Supplied material:
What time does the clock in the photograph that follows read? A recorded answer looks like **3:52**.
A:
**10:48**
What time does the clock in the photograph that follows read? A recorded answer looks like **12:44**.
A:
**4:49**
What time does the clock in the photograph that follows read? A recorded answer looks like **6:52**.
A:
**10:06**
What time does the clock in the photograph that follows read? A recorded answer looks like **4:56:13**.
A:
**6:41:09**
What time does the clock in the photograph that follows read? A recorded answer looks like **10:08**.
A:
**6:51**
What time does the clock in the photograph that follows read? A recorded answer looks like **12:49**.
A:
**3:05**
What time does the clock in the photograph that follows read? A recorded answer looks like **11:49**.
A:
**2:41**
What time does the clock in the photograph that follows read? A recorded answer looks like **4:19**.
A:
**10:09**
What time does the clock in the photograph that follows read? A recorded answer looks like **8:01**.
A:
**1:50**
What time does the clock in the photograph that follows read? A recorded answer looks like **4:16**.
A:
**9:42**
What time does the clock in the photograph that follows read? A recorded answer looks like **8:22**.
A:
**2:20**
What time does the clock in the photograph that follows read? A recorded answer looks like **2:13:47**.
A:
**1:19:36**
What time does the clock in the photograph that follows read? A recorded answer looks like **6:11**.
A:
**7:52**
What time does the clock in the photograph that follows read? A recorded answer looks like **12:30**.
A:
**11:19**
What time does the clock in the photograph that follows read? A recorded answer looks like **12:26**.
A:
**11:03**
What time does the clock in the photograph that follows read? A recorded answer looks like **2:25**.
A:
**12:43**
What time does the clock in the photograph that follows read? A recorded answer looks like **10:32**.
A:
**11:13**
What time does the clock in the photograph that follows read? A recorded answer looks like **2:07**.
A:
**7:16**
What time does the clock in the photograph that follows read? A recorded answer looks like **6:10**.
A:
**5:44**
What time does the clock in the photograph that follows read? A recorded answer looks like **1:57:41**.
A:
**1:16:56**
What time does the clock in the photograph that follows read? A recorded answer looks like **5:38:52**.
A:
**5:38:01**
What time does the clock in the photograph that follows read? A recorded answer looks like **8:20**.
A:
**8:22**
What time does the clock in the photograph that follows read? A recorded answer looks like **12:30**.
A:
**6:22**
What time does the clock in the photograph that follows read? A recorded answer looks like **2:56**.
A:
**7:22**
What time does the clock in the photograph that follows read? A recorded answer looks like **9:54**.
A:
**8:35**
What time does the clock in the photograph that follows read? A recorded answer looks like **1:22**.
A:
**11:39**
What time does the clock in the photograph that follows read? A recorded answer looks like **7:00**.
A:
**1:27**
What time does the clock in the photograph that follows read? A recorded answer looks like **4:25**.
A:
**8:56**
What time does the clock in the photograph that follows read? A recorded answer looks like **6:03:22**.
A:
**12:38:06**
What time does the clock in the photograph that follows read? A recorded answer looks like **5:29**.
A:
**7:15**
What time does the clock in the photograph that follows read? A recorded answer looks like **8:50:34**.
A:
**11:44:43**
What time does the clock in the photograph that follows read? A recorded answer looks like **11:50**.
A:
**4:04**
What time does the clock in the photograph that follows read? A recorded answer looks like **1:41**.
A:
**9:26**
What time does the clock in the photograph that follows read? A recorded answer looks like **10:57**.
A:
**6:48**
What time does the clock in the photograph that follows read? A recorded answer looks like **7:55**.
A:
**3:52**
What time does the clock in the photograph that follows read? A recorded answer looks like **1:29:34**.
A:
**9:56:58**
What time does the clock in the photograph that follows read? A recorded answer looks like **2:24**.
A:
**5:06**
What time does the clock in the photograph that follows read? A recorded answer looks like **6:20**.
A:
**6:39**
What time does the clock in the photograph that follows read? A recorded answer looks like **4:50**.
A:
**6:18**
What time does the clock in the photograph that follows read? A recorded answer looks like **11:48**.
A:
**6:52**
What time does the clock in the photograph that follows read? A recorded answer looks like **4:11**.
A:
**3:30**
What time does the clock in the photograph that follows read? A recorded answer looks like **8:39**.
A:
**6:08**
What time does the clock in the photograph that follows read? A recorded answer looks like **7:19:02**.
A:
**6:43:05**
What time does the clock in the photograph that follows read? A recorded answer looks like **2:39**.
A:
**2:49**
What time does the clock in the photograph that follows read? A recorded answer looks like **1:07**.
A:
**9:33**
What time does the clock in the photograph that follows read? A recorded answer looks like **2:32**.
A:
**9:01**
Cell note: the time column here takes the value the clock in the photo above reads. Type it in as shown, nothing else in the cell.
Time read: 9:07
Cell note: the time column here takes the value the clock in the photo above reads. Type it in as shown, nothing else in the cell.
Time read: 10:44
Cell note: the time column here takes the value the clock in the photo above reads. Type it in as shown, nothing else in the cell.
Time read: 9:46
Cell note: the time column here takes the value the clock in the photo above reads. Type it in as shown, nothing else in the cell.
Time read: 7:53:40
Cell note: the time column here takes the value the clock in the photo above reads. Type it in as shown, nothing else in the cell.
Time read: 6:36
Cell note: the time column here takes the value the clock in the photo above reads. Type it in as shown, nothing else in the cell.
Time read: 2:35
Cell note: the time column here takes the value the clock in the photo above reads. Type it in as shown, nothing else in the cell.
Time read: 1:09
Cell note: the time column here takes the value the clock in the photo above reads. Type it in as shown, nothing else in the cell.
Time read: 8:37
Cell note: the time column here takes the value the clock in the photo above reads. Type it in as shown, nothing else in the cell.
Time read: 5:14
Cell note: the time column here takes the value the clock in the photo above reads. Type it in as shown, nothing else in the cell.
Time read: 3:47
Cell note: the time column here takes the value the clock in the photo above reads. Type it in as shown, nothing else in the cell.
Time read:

Task directions: Please reproduce all of the entries above word for word, leaving nothing out and changing nothing.

In response:
What time does the clock in the photograph that follows read? A recorded answer looks like **3:52**.
A:
**10:48**
What time does the clock in the photograph that follows read? A recorded answer looks like **12:44**.
A:
**4:49**
What time does the clock in the photograph that follows read? A recorded answer looks like **6:52**.
A:
**10:06**
What time does the clock in the photograph that follows read? A recorded answer looks like **4:56:13**.
A:
**6:41:09**
What time does the clock in the photograph that follows read? A recorded answer looks like **10:08**.
A:
**6:51**
What time does the clock in the photograph that follows read? A recorded answer looks like **12:49**.
A:
**3:05**
What time does the clock in the photograph that follows read? A recorded answer looks like **11:49**.
A:
**2:41**
What time does the clock in the photograph that follows read? A recorded answer looks like **4:19**.
A:
**10:09**
What time does the clock in the photograph that follows read? A recorded answer looks like **8:01**.
A:
**1:50**
What time does the clock in the photograph that follows read? A recorded answer looks like **4:16**.
A:
**9:42**
What time does the clock in the photograph that follows read? A recorded answer looks like **8:22**.
A:
**2:20**
What time does the clock in the photograph that follows read? A recorded answer looks like **2:13:47**.
A:
**1:19:36**
What time does the clock in the photograph that follows read? A recorded answer looks like **6:11**.
A:
**7:52**
What time does the clock in the photograph that follows read? A recorded answer looks like **12:30**.
A:
**11:19**
What time does the clock in the photograph that follows read? A recorded answer looks like **12:26**.
A:
**11:03**
What time does the clock in the photograph that follows read? A recorded answer looks like **2:25**.
A:
**12:43**
What time does the clock in the photograph that follows read? A recorded answer looks like **10:32**.
A:
**11:13**
What time does the clock in the photograph that follows read? A recorded answer looks like **2:07**.
A:
**7:16**
What time does the clock in the photograph that follows read? A recorded answer looks like **6:10**.
A:
**5:44**
What time does the clock in the photograph that follows read? A recorded answer looks like **1:57:41**.
A:
**1:16:56**
What time does the clock in the photograph that follows read? A recorded answer looks like **5:38:52**.
A:
**5:38:01**
What time does the clock in the photograph that follows read? A recorded answer looks like **8:20**.
A:
**8:22**
What time does the clock in the photograph that follows read? A recorded answer looks like **12:30**.
A:
**6:22**
What time does the clock in the photograph that follows read? A recorded answer looks like **2:56**.
A:
**7:22**
What time does the clock in the photograph that follows read? A recorded answer looks like **9:54**.
A:
**8:35**
What time does the clock in the photograph that follows read? A recorded answer looks like **1:22**.
A:
**11:39**
What time does the clock in the photograph that follows read? A recorded answer looks like **7:00**.
A:
**1:27**
What time does the clock in the photograph that follows read? A recorded answer looks like **4:25**.
A:
**8:56**
What time does the clock in the photograph that follows read? A recorded answer looks like **6:03:22**.
A:
**12:38:06**
What time does the clock in the photograph that follows read? A recorded answer looks like **5:29**.
A:
**7:15**
What time does the clock in the photograph that follows read? A recorded answer looks like **8:50:34**.
A:
**11:44:43**
What time does the clock in the photograph that follows read? A recorded answer looks like **11:50**.
A:
**4:04**
What time does the clock in the photograph that follows read? A recorded answer looks like **1:41**.
A:
**9:26**
What time does the clock in the photograph that follows read? A recorded answer looks like **10:57**.
A:
**6:48**
What time does the clock in the photograph that follows read? A recorded answer looks like **7:55**.
A:
**3:52**
What time does the clock in the photograph that follows read? A recorded answer looks like **1:29:34**.
A:
**9:56:58**
What time does the clock in the photograph that follows read? A recorded answer looks like **2:24**.
A:
**5:06**
What time does the clock in the photograph that follows read? A recorded answer looks like **6:20**.
A:
**6:39**
What time does the clock in the photograph that follows read? A recorded answer looks like **4:50**.
A:
**6:18**
What time does the clock in the photograph that follows read? A recorded answer looks like **11:48**.
A:
**6:52**
What time does the clock in the photograph that follows read? A recorded answer looks like **4:11**.
A:
**3:30**
What time does the clock in the photograph that follows read? A recorded answer looks like **8:39**.
A:
**6:08**
What time does the clock in the photograph that follows read? A recorded answer looks like **7:19:02**.
A:
**6:43:05**
What time does the clock in the photograph that follows read? A recorded answer looks like **2:39**.
A:
**2:49**
What time does the clock in the photograph that follows read? A recorded answer looks like **1:07**.
A:
**9:33**
What time does the clock in the photograph that follows read? A recorded answer looks like **2:32**.
A:
**9:01**
Cell note: the time column here takes the value the clock in the photo above reads. Type it in as shown, nothing else in the cell.
Time read: 9:07
Cell note: the time column here takes the value the clock in the photo above reads. Type it in as shown, nothing else in the cell.
Time read: 10:44
Cell note: the time column here takes the value the clock in the photo above reads. Type it in as shown, nothing else in the cell.
Time read: 9:46
Cell note: the time column here takes the value the clock in the photo above reads. Type it in as shown, nothing else in the cell.
Time read: 7:53:40
Cell note: the time column here takes the value the clock in the photo above reads. Type it in as shown, nothing else in the cell.
Time read: 6:36
Cell note: the time column here takes the value the clock in the photo above reads. Type it in as shown, nothing else in the cell.
Time read: 2:35
Cell note: the time column here takes the value the clock in the photo above reads. Type it in as shown, nothing else in the cell.
Time read: 1:09
Cell note: the time column here takes the value the clock in the photo above reads. Type it in as shown, nothing else in the cell.
Time read: 8:37
Cell note: the time column here takes the value the clock in the photo above reads. Type it in as shown, nothing else in the cell.
Time read: 5:14
Cell note: the time column here takes the value the clock in the photo above reads. Type it in as shown, nothing else in the cell.
Time read: 3:47
Cell note: the time column here takes the value the clock in the photo above reads. Type it in as shown, nothing else in the cell.
Time read:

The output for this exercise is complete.